When you're developing and running automated tests, you want to prove your data access is working correctly, but you don't want a full-on HDInsight cluster just for that. You also don't really want to spin up HBase on Windows - you can do it, but it involves cygwin and isn't huge fun.
So I've put together a simple HDInsight HBase emulator to make it easy. It runs as a single Docker container, which you can get from the registry here: sixeyed/hdinsight-hbase-emulator.
docker run -d -p 443:443 sixeyed/hdinsight-hbase-emulator
And you'll have a local HBase instance which behaves like an HDInsight cluster - giving you remote access with the Stargate REST API at https://localhost/hbaserest.

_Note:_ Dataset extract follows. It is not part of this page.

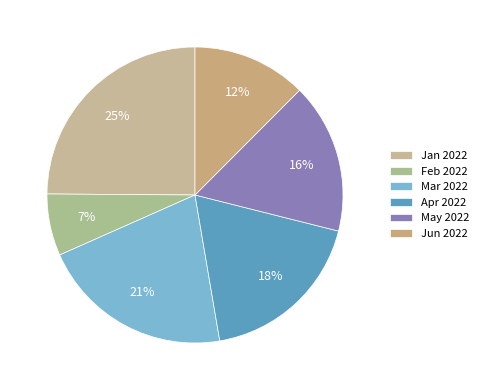

How many segments does this pie chart have?

6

HDInsight puts a gateway in front of Stargate which adds a layer of security for external access - it runs on HTTPS and uses basic authentication.
The emulator does the same, with a self-signed SSL certificate (bundled in the Docker image) and a single valid user (username stargate, password hdinsight). The gateway in the emulator is a simple Node app.
With your container running, you can use cURL to access HBase in the same way as you do with HDInsight, e.g. to get a list of tables:
curl -H Accept:application/json -k --user stargate:hdinsight https://localhost/hbaserest
Or to fetch a single row with key abc|20150821|xyz from the events table:
curl -H Accept:application/json -k --user stargate:hdinsight https://localhost/hbaserest/events/abc%7C20150821%7Cxyz
One difference between the emulator and the real HDInsight cluster, is that the emulator works when you fetch a single cell, specifying the table name, row key, column family and qualifier like this:
HDInsight will return a 400 for similar URLs (
https://my-hbase.azurehdinsight.net/hbaserest/timing-events/a-20150723-x/t:1), because the real gateway blocks paths with a colon (which we use to separate the column family name and the qualifier).
Another difference is that the emulator doesn't persist any data, so when you kill the container you kill all the data - table schemas as well as rows. Perfect if you want to spin up an instance to run a suite of integration tests. Not so good if you're looking to use this in production.